- **YOUR ASSIGNMENT**: Provide nothing except how many lines of the data contain the word "arcadia".

- **THE INPUT**:
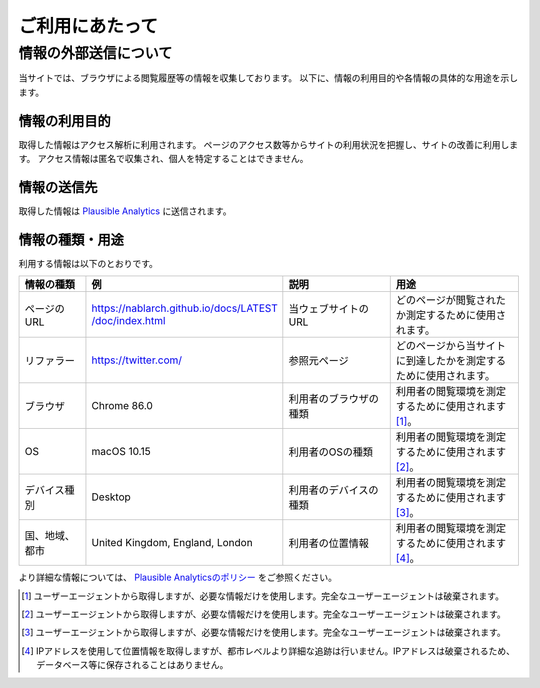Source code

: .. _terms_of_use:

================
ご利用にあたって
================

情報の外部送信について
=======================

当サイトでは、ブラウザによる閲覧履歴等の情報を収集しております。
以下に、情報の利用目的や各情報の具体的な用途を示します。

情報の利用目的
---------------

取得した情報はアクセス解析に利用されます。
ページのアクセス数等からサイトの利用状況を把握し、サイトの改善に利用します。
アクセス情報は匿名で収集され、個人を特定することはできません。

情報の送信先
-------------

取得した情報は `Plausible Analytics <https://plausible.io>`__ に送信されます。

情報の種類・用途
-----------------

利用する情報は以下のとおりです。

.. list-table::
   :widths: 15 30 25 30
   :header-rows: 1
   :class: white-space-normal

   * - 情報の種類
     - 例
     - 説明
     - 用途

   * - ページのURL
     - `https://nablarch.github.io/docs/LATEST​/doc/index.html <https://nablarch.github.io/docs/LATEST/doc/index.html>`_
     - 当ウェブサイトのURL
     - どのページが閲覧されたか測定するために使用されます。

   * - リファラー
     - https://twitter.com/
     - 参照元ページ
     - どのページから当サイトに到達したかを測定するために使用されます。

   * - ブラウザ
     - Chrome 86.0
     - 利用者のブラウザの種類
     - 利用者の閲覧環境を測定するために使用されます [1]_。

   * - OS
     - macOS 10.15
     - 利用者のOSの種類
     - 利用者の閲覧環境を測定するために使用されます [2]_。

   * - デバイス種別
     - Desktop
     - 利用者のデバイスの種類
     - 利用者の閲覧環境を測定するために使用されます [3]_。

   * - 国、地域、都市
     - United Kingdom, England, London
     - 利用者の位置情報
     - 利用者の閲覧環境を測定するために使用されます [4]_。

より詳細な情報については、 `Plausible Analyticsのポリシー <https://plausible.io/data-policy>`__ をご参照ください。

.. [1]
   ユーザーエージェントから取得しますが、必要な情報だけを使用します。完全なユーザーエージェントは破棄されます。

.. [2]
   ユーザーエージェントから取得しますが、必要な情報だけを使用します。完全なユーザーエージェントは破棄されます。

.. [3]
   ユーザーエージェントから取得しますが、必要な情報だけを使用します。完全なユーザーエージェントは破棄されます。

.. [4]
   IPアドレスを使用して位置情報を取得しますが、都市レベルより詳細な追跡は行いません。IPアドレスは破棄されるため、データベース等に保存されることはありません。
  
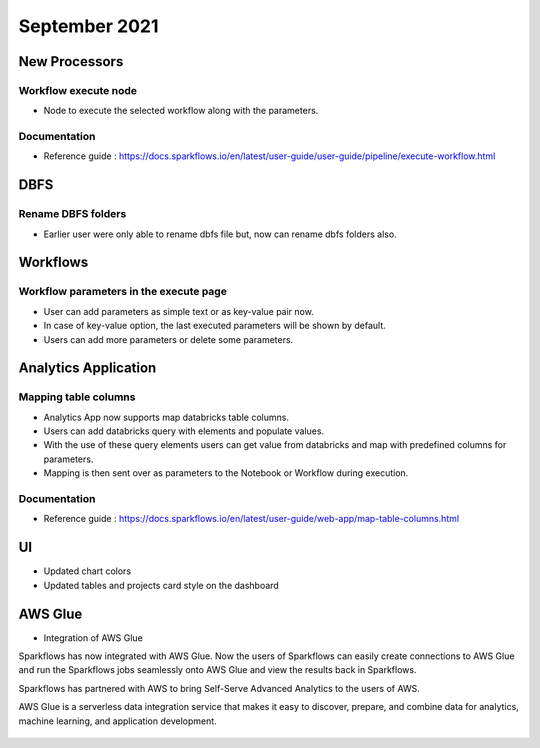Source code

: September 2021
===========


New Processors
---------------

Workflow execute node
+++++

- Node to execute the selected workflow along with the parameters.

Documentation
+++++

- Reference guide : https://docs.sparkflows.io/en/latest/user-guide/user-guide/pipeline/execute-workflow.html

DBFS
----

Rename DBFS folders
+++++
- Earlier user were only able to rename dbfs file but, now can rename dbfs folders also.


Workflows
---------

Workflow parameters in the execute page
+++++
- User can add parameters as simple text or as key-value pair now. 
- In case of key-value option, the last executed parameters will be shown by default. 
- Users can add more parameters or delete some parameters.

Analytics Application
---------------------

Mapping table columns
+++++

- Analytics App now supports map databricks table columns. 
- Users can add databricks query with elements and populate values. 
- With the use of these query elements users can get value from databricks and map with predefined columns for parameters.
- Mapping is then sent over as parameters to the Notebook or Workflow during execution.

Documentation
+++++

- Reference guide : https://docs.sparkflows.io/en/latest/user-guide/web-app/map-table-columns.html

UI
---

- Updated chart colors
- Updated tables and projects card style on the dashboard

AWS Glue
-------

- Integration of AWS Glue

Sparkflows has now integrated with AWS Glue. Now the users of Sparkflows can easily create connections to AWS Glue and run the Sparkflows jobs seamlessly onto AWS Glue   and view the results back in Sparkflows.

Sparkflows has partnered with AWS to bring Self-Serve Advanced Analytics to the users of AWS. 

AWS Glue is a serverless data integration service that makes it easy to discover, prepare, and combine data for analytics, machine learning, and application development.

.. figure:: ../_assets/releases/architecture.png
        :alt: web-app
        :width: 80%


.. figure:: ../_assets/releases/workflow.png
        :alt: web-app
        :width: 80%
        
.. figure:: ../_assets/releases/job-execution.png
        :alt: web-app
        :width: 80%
---
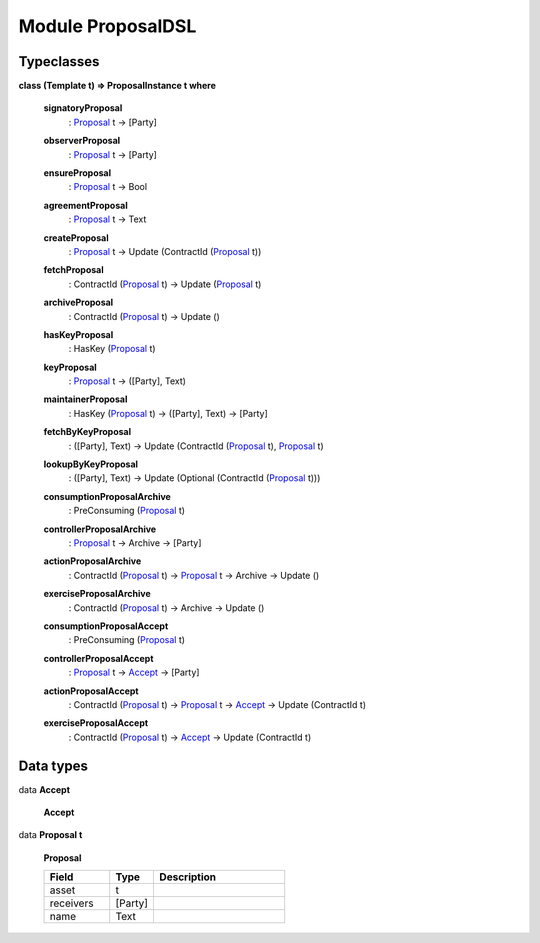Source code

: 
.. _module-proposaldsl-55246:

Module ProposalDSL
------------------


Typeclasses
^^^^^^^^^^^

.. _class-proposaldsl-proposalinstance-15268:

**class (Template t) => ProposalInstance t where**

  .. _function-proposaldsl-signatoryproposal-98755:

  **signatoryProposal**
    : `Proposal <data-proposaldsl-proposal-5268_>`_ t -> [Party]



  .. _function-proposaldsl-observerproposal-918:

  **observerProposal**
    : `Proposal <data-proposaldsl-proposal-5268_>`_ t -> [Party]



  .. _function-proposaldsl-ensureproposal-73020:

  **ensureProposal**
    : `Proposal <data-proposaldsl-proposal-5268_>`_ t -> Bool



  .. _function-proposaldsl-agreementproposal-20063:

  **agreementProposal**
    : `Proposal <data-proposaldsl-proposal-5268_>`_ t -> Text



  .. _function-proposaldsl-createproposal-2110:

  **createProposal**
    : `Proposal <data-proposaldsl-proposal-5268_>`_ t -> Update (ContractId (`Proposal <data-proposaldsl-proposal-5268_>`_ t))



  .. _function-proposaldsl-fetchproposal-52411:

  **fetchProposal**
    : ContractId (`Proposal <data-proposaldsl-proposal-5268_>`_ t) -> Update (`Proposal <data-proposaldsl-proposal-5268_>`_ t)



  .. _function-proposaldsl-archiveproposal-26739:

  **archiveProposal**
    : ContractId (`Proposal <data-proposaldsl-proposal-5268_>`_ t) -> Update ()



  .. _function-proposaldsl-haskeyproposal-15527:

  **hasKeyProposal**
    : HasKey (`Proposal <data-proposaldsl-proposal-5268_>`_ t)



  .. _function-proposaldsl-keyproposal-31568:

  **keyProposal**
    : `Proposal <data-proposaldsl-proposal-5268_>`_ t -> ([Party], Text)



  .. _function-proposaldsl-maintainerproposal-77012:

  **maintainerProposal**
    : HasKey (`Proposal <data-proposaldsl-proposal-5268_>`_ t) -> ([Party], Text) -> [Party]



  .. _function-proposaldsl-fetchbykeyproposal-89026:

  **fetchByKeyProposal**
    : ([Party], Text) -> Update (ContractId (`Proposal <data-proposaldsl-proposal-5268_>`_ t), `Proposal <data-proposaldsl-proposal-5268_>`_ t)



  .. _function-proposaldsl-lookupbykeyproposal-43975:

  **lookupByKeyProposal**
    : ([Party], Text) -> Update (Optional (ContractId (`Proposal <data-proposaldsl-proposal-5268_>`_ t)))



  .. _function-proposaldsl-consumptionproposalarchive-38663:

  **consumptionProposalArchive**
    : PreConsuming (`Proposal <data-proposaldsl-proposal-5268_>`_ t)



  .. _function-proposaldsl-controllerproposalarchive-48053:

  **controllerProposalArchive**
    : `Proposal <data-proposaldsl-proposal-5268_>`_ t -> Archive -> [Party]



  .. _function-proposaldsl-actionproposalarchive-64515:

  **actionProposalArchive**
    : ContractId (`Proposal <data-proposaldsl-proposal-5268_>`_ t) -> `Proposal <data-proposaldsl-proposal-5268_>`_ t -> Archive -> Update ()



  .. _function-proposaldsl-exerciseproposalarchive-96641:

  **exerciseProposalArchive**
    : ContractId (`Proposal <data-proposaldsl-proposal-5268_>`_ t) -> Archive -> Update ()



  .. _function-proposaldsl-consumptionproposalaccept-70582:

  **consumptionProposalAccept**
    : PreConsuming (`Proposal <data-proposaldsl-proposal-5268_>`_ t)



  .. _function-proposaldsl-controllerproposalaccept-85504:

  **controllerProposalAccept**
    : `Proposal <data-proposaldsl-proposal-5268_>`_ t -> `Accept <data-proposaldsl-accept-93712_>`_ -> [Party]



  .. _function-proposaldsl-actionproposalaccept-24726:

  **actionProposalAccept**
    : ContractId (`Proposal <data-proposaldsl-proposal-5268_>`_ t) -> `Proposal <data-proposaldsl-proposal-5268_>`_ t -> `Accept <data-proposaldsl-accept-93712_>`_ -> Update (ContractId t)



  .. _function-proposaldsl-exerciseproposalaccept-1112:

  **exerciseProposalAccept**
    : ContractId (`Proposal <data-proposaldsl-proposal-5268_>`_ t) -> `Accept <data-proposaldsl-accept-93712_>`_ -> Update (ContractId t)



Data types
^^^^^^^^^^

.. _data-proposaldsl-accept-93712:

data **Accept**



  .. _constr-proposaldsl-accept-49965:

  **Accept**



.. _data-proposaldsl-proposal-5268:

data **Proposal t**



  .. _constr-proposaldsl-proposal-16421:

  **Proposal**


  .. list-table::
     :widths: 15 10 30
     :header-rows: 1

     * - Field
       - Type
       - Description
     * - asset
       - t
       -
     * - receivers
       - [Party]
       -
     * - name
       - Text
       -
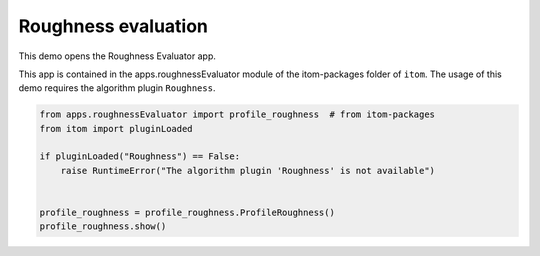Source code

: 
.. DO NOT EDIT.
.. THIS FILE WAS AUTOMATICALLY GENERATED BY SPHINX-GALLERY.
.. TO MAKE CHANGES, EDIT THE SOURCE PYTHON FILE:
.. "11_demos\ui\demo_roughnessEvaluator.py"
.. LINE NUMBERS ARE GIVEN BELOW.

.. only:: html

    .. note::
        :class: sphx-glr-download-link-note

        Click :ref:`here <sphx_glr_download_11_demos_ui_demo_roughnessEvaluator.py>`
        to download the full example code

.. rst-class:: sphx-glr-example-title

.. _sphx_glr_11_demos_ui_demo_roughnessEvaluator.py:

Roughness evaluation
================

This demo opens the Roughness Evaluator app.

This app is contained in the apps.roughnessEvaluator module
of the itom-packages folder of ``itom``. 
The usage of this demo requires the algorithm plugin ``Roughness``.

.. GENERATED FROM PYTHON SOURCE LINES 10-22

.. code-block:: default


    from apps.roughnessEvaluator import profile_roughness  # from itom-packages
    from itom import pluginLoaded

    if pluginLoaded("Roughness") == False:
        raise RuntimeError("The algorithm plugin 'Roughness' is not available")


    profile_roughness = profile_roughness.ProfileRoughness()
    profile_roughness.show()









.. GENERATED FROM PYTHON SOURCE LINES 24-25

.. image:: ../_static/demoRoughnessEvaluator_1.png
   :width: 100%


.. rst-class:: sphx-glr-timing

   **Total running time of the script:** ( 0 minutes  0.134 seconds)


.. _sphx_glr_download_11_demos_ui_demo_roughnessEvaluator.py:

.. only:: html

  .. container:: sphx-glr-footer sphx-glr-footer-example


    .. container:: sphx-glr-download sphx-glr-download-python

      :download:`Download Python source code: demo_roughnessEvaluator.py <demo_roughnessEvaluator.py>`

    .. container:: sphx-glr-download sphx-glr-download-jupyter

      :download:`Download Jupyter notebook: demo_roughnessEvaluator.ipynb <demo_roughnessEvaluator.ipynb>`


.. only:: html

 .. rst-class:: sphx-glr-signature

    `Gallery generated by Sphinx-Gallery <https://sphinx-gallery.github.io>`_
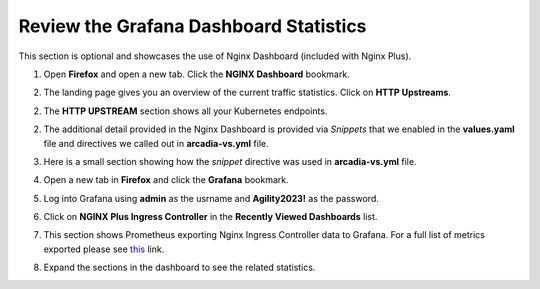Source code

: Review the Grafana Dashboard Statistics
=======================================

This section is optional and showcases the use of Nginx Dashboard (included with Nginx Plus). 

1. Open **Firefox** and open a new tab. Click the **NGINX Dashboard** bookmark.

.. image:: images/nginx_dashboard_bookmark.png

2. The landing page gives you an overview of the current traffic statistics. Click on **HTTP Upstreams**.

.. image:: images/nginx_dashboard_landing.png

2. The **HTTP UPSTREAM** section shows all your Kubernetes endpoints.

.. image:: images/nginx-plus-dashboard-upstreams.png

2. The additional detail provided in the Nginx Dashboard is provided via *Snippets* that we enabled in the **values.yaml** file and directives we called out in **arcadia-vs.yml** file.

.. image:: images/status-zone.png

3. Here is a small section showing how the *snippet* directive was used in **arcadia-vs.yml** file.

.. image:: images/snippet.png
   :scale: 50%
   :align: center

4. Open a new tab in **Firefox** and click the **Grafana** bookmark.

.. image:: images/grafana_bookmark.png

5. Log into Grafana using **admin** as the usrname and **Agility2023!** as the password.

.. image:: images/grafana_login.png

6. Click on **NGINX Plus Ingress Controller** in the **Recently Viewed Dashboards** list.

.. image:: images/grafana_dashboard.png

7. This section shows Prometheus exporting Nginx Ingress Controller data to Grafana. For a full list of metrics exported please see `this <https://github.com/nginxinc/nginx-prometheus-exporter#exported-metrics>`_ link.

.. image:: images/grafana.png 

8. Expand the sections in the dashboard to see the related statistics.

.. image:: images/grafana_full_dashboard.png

- **SOLUTION**: 2